Ryan is only one of several failed big free-agent deals of the last couple of years.  Jeff Suppan, recently listed on Ebay for the bargain price of $0.01, signed a four year, $42 million deal with the Brewers following his 2006 World Series season with St. Louis.  He has rewarded the Crew with a 27-28 record over two and a half seasons, and has yet to post a better than league average ERA.  I could go on and on with the likes of Andruw Jones, Jason Schmidt, Jose Guillen, Matt Morris, and Barry Zito, but you get the picture.

These crippling contracts are a big reason for a dynamic shift in the way baseball teams are doing business.  Most teams are realizing that free agents should simply be compliments to a young, inexpensive core, not franchise saviours.  Teams are putting a vice grip on their top prospects as they understand that the bank for the buck they will get from these players is much greater than what they would find on the open market.  This really became seen by the public when both the Red Sox and Yankees refused to part with their top prospects in order to obtain Johan Santana prior to the 2008 season. 

It also has cooled the free agent market, as teams have realized that many Type A free agents are not worth the high draft picks that they would be giving up.  This led to solid players like Orlando Cabrera and Juan Cruz searching for jobs for the majority of this past off-season.  Five years ago, these guys would have been lavished with multi-year contracts. 
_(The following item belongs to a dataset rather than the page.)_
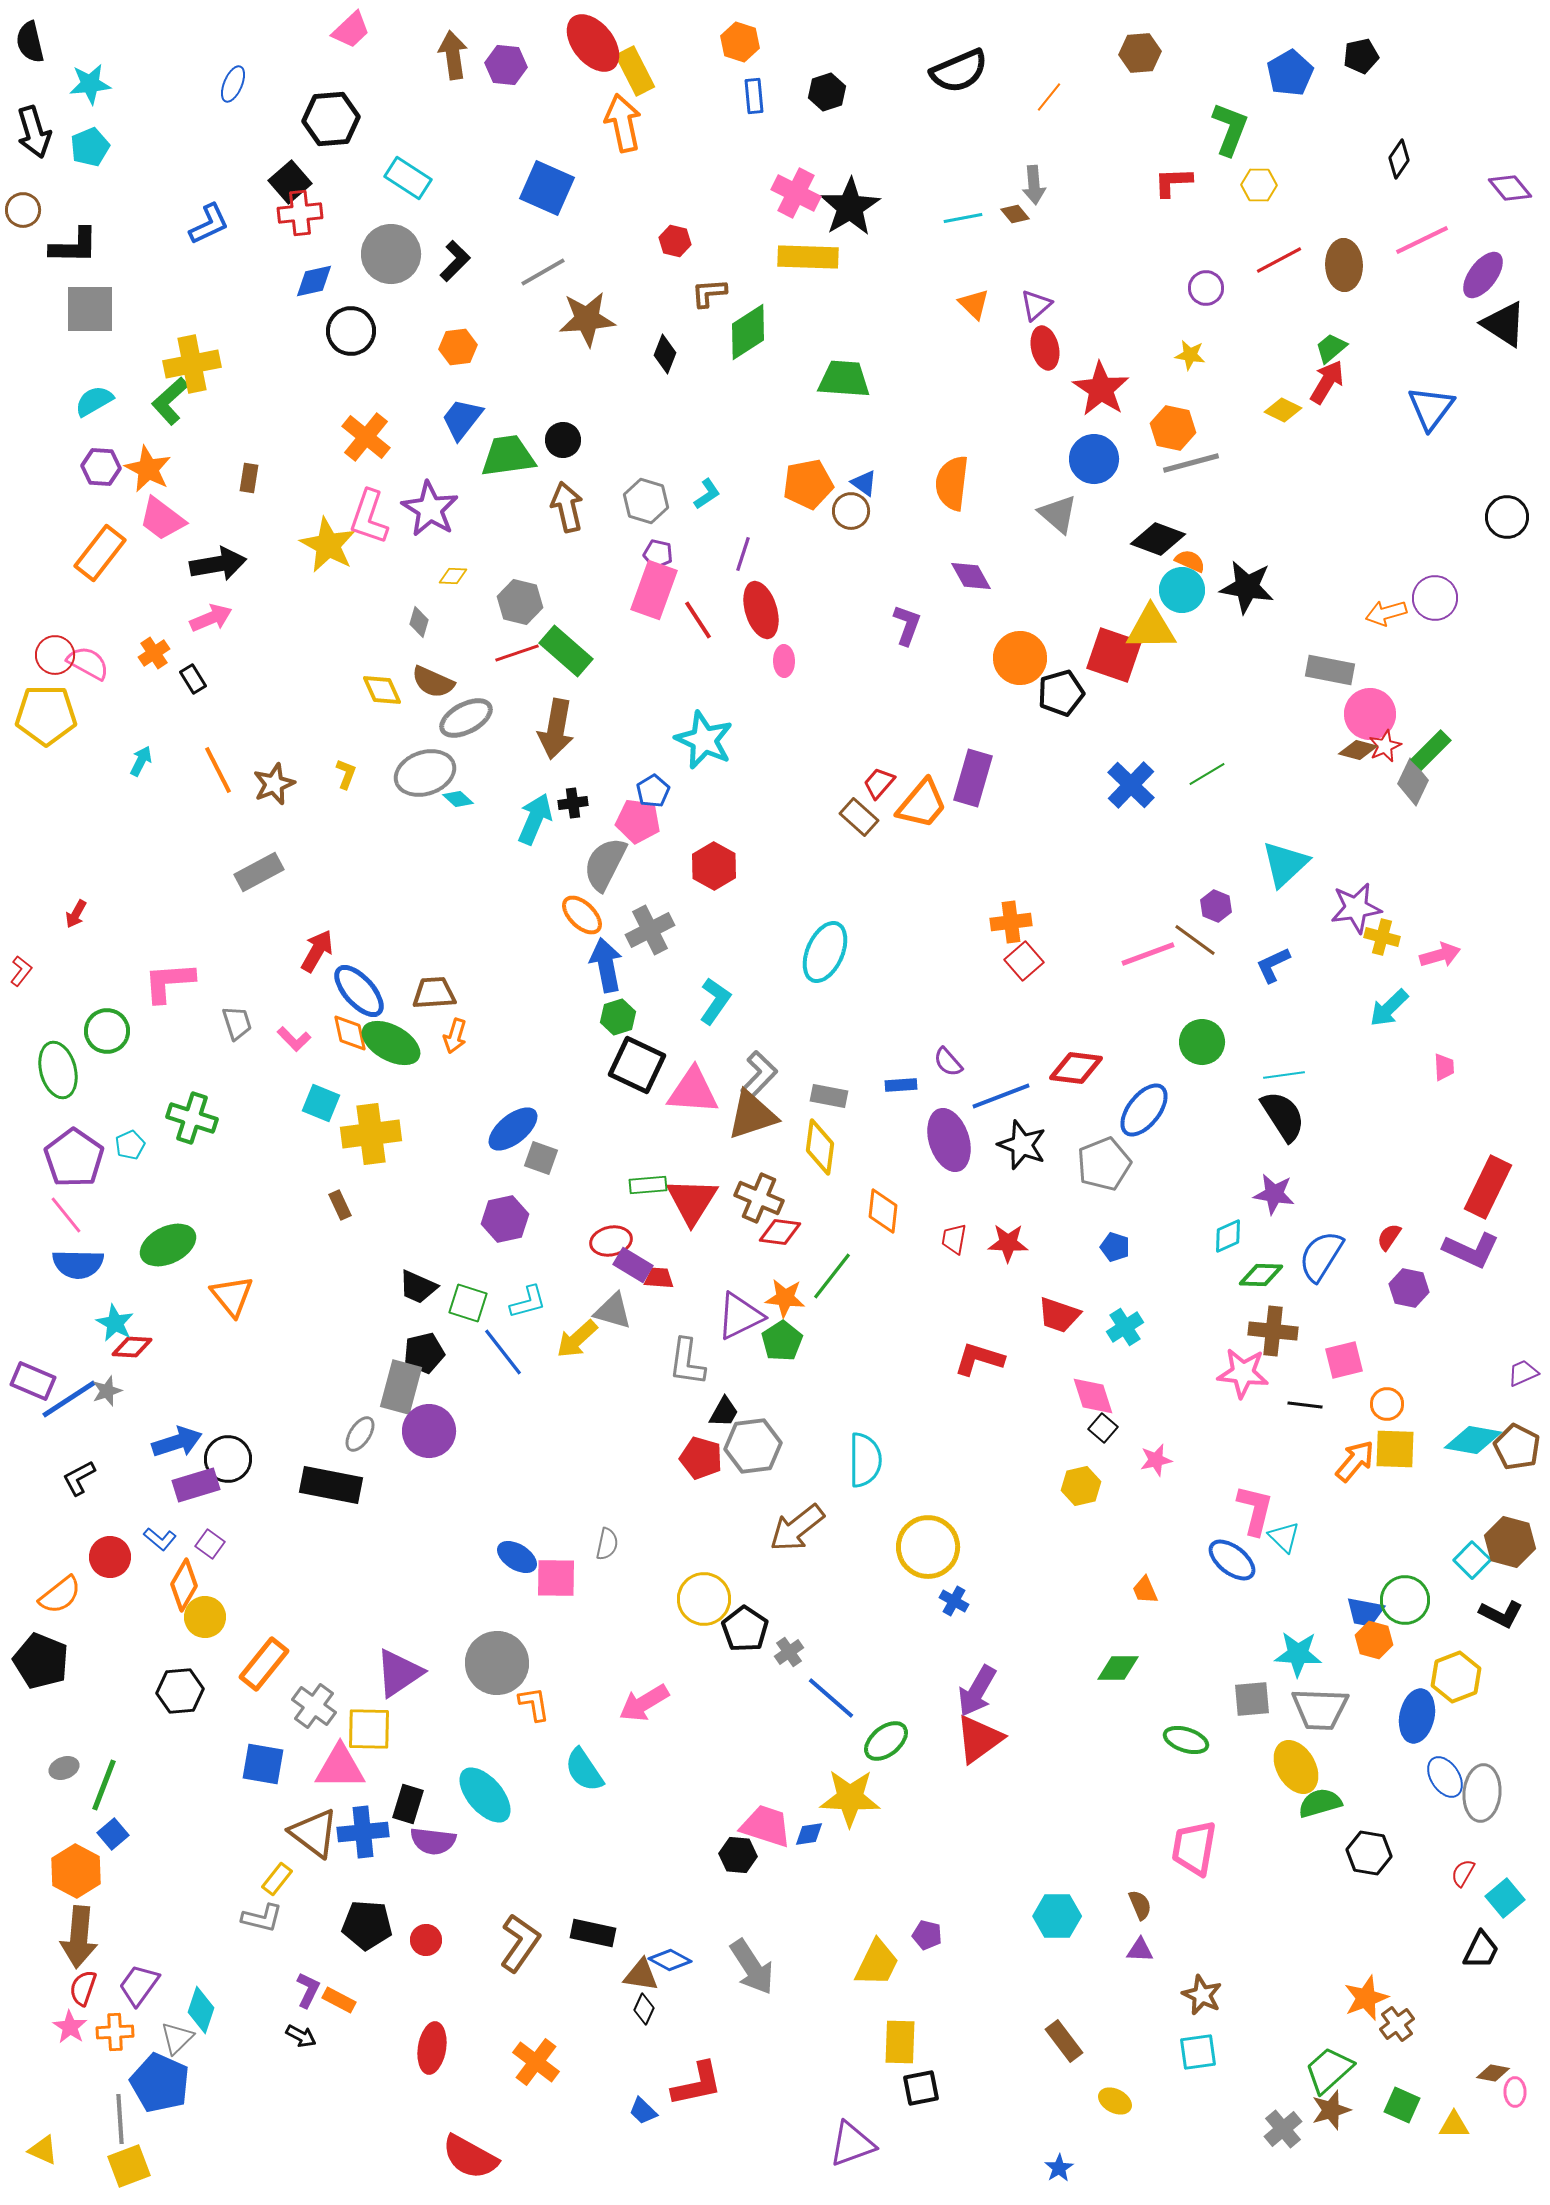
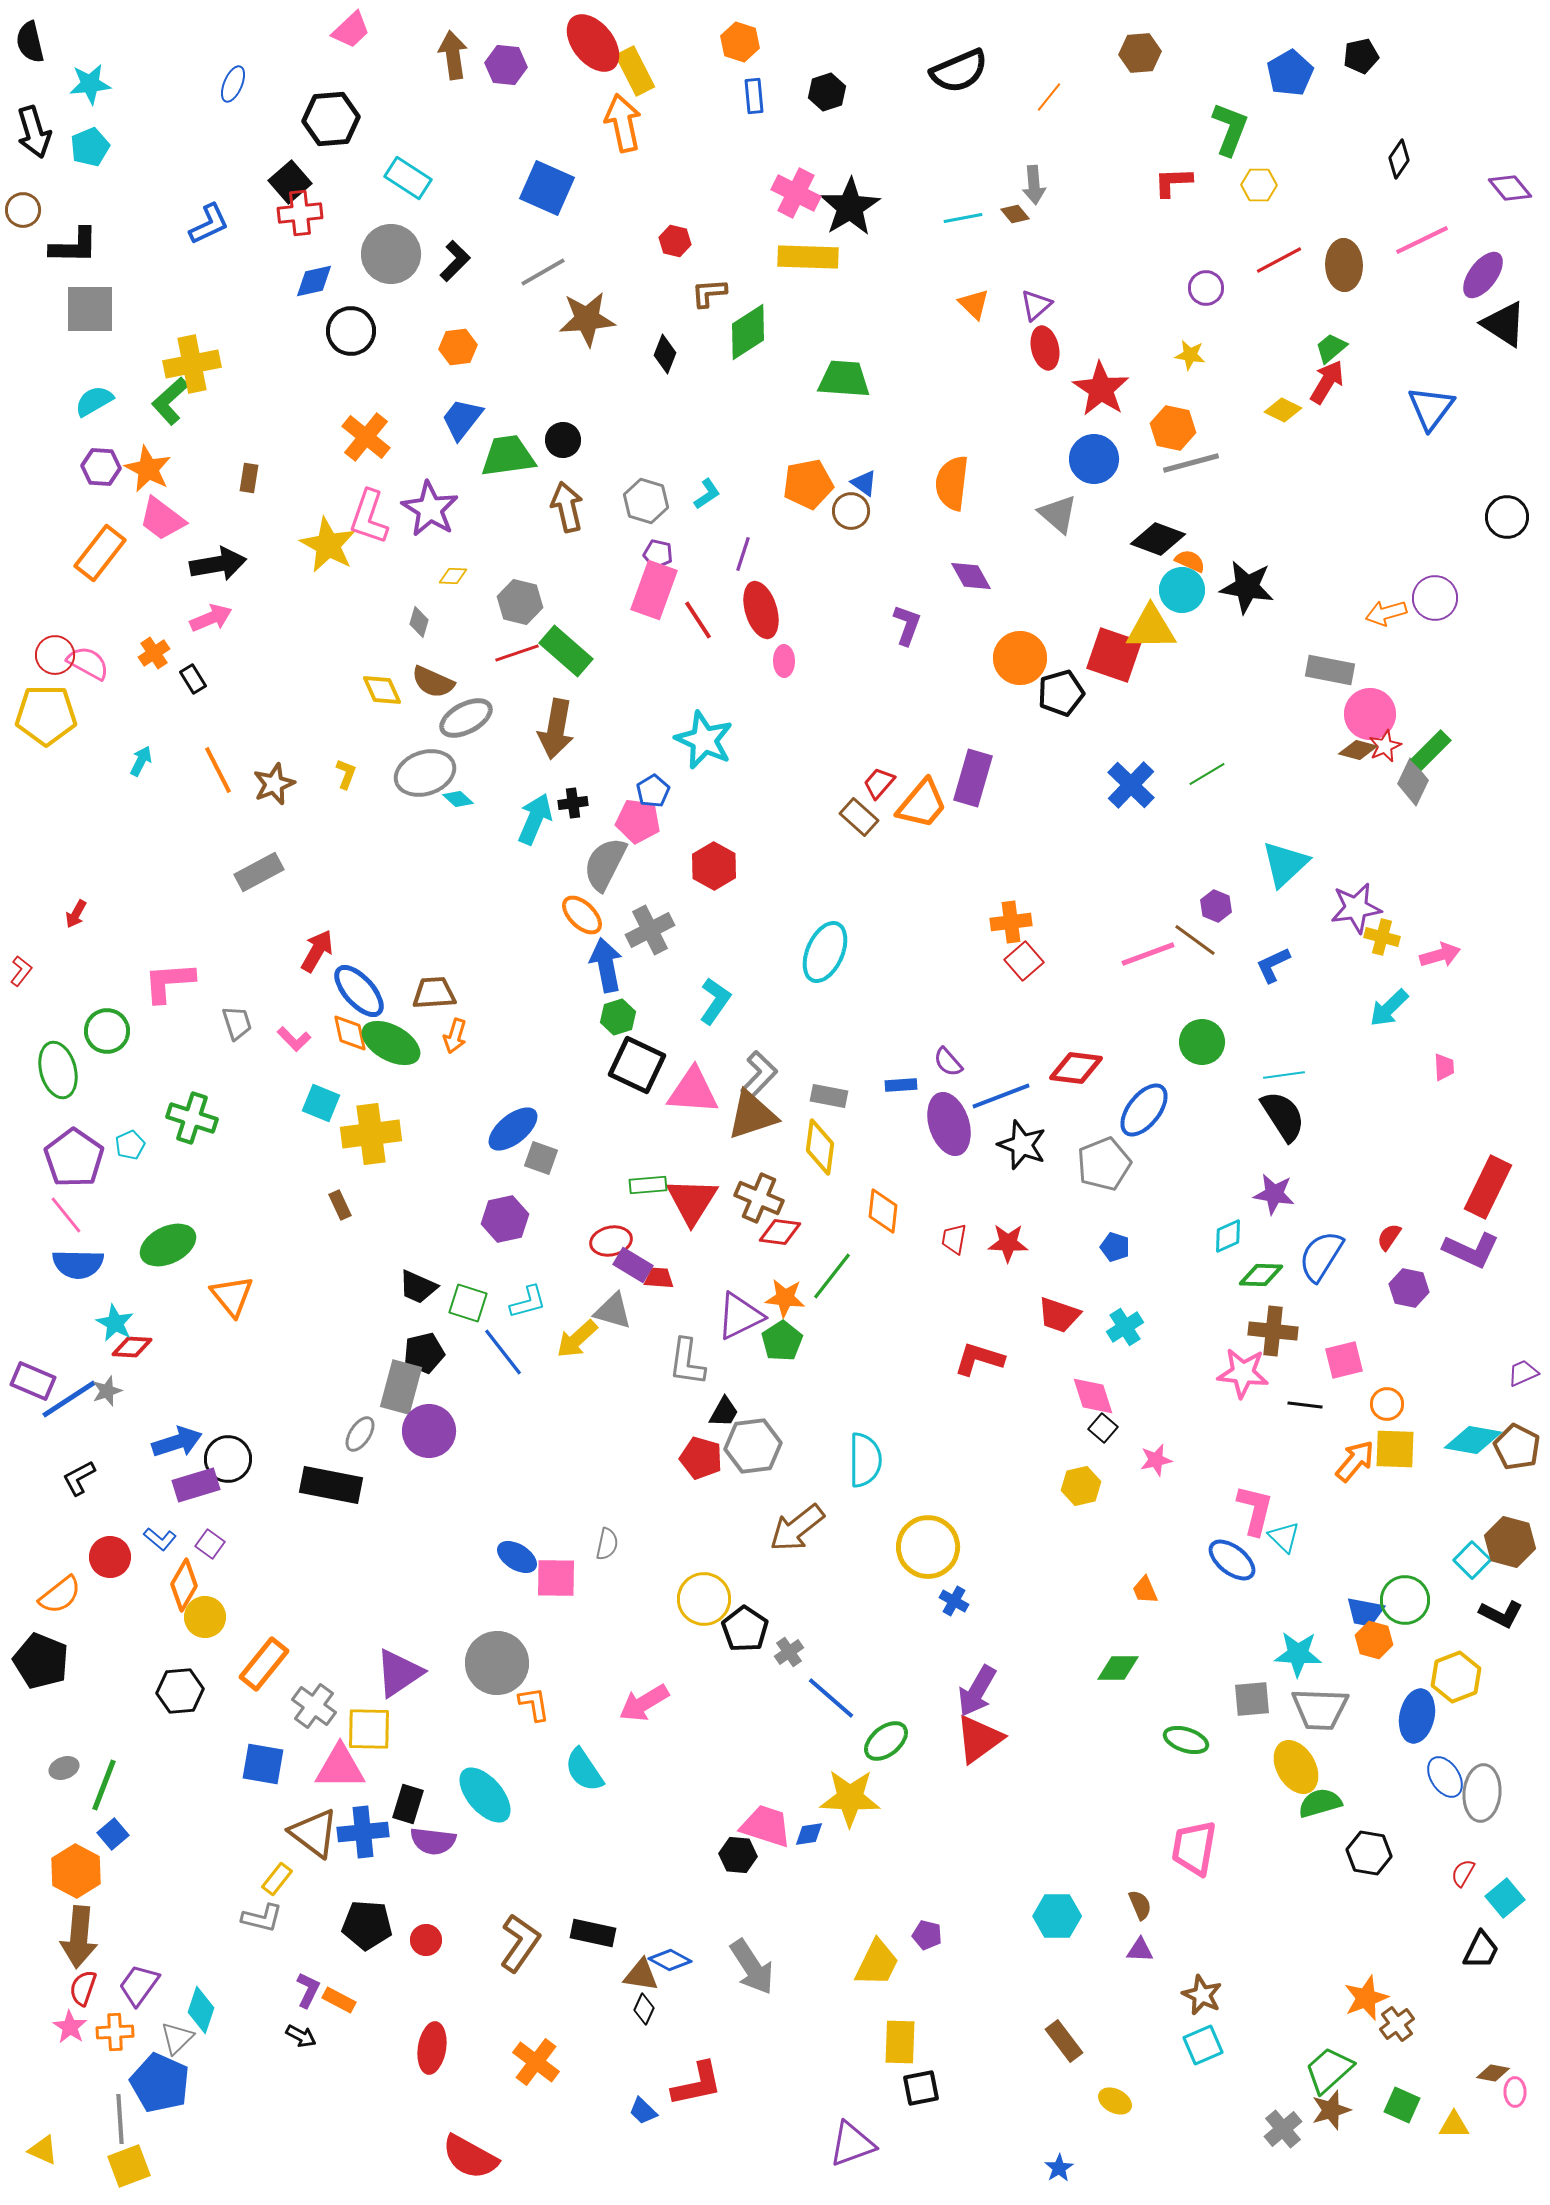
purple ellipse at (949, 1140): moved 16 px up
cyan square at (1198, 2052): moved 5 px right, 7 px up; rotated 15 degrees counterclockwise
This topic is particularly interesting as Blue Jays GM JP Ricciardi has made it known that he will be listening to offers for Roy Halladay, who is signed through 2010 at a very reasonable $15.75 million.  It will be interesting to see what type of prospects the Blue Jays will be offered in return for the perennial Cy Young candidate.  It is my opinion that the Blue Jays will get an excellent package from a GM in win-now mode, but I do not think the offers will be as numerous or bountiful as in years past.